▶ _Exercise directions_
Gather each line of the items that contains the word "можно". List those lines in the order they appear.

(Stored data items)
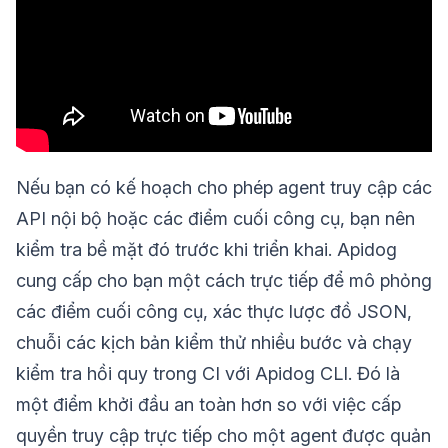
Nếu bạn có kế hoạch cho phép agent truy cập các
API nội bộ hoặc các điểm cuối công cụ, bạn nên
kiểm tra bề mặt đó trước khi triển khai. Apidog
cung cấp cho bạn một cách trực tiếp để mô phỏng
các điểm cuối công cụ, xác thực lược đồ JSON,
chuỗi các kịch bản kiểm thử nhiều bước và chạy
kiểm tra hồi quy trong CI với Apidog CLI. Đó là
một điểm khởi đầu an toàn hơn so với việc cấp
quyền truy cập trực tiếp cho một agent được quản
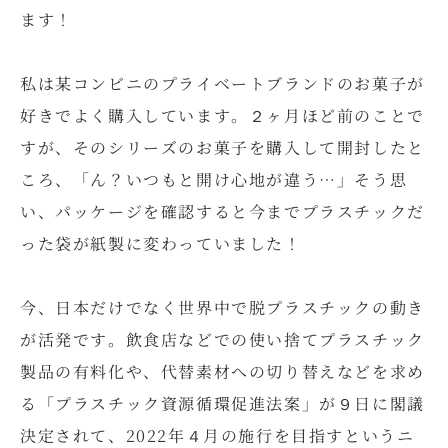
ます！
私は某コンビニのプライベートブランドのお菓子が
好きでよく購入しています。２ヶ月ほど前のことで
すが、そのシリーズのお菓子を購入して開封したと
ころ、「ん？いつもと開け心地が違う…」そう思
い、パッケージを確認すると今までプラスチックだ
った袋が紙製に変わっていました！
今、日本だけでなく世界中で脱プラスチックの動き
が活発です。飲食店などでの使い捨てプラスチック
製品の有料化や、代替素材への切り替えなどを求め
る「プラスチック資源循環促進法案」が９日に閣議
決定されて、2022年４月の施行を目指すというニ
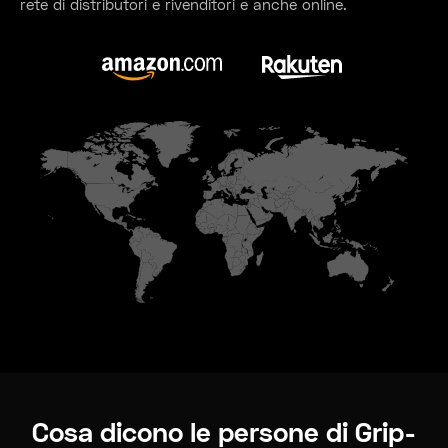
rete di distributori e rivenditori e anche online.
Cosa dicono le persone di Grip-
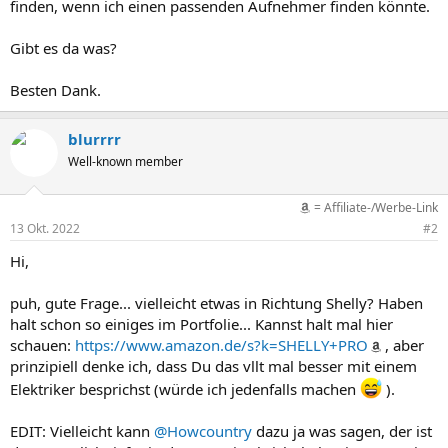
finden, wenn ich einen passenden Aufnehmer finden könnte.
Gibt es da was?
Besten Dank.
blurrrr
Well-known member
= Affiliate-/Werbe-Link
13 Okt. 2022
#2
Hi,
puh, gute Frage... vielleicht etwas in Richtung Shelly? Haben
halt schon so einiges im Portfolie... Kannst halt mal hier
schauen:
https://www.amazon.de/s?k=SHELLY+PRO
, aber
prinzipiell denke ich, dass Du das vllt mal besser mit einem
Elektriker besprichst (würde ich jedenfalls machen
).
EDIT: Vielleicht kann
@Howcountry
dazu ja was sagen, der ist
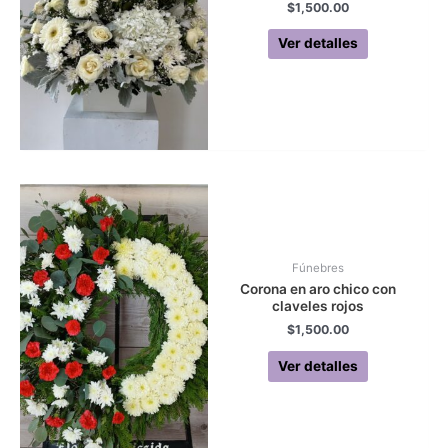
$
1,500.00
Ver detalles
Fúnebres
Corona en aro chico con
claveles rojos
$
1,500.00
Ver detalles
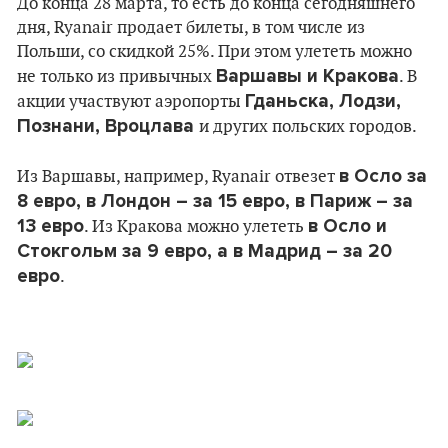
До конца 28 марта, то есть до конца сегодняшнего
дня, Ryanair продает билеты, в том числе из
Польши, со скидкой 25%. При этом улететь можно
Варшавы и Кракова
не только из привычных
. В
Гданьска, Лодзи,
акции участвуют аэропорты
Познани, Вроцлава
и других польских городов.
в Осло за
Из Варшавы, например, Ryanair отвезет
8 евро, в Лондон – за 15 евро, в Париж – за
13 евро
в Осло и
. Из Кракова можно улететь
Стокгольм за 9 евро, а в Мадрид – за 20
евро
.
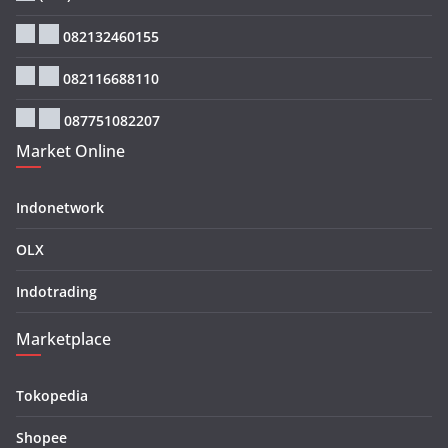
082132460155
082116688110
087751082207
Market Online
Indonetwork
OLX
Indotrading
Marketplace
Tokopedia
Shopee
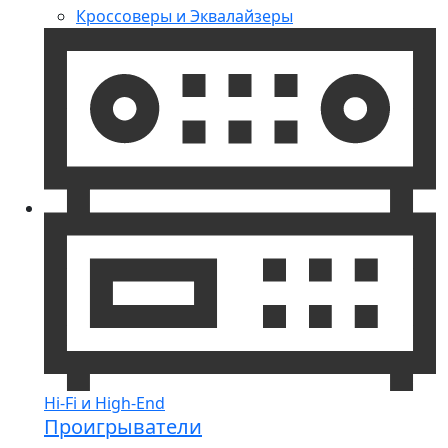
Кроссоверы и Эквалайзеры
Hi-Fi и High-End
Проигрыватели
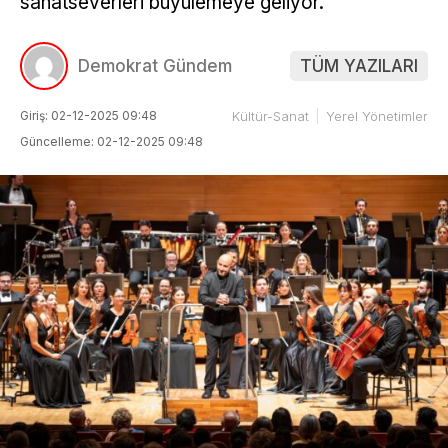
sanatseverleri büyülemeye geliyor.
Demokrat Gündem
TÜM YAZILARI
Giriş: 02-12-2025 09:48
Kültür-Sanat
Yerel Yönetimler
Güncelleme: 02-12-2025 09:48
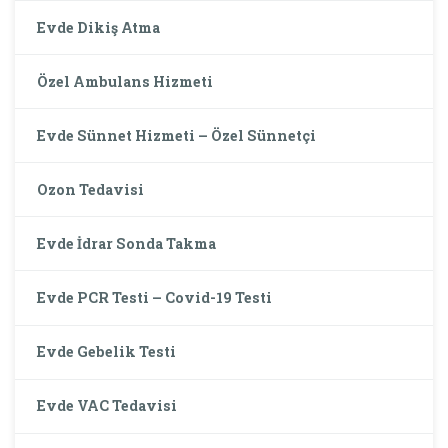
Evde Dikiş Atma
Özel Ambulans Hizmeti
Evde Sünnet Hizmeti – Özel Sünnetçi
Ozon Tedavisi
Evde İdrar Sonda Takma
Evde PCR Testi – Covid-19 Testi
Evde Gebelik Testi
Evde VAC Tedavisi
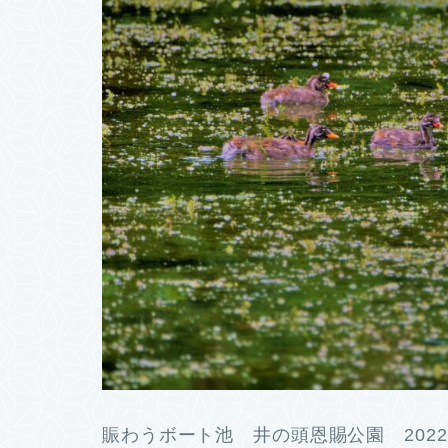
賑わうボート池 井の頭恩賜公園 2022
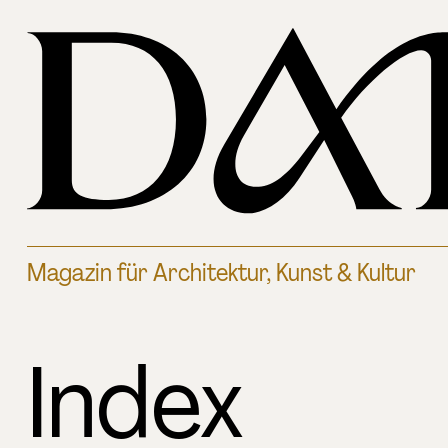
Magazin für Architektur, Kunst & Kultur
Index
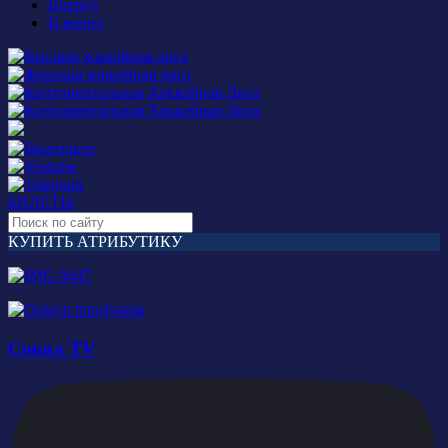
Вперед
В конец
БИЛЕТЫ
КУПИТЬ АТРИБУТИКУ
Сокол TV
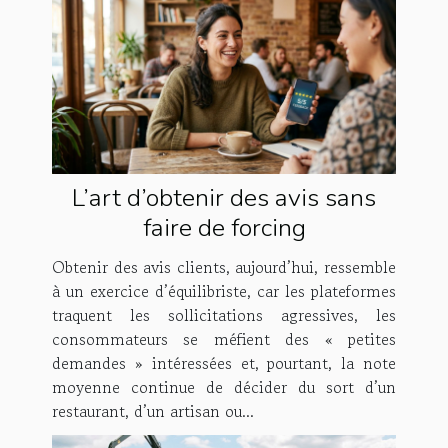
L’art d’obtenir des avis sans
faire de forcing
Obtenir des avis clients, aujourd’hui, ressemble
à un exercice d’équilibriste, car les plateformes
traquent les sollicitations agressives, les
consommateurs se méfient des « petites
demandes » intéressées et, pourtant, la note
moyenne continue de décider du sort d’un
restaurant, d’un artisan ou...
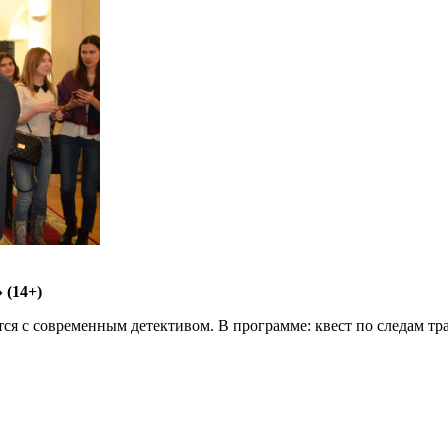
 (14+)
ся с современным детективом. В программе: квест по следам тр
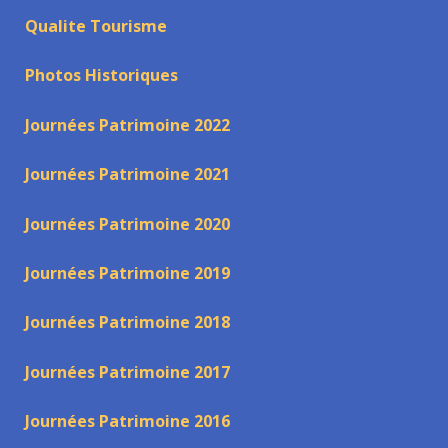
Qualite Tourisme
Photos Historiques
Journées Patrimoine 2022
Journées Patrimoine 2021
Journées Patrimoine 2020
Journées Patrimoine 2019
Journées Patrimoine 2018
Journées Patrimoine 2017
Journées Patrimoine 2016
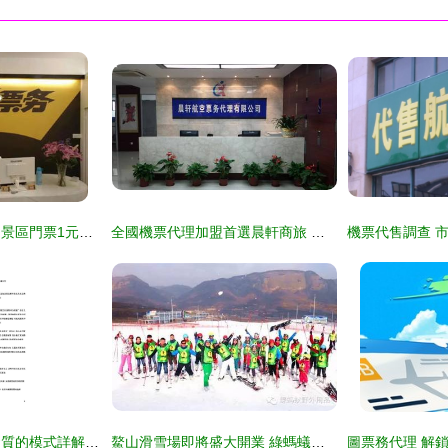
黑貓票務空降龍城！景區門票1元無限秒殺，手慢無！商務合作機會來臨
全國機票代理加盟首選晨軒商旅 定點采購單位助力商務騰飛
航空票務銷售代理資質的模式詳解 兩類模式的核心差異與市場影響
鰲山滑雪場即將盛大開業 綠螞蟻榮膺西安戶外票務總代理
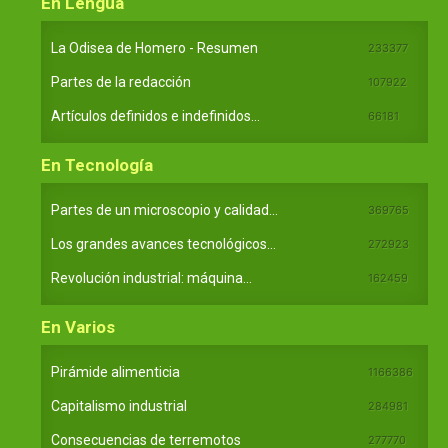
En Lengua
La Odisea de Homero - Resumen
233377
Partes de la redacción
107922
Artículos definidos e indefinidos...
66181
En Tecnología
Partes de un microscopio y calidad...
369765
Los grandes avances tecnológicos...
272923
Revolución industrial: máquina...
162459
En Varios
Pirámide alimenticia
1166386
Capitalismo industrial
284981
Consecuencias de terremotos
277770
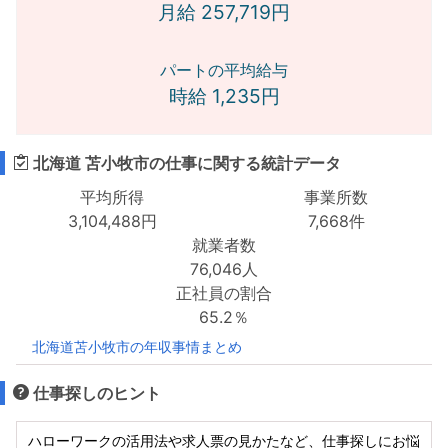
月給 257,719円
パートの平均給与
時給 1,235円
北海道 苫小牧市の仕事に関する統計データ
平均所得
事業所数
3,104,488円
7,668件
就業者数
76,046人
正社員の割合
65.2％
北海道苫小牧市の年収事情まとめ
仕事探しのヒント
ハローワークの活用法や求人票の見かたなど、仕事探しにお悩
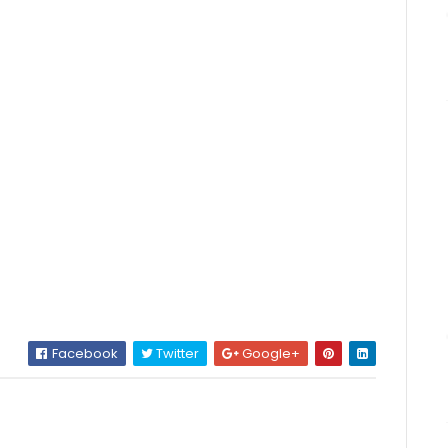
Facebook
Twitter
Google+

▶ _Output below_
Польши, со скидкой 25%. При этом улететь можно
. Из Кракова можно улететь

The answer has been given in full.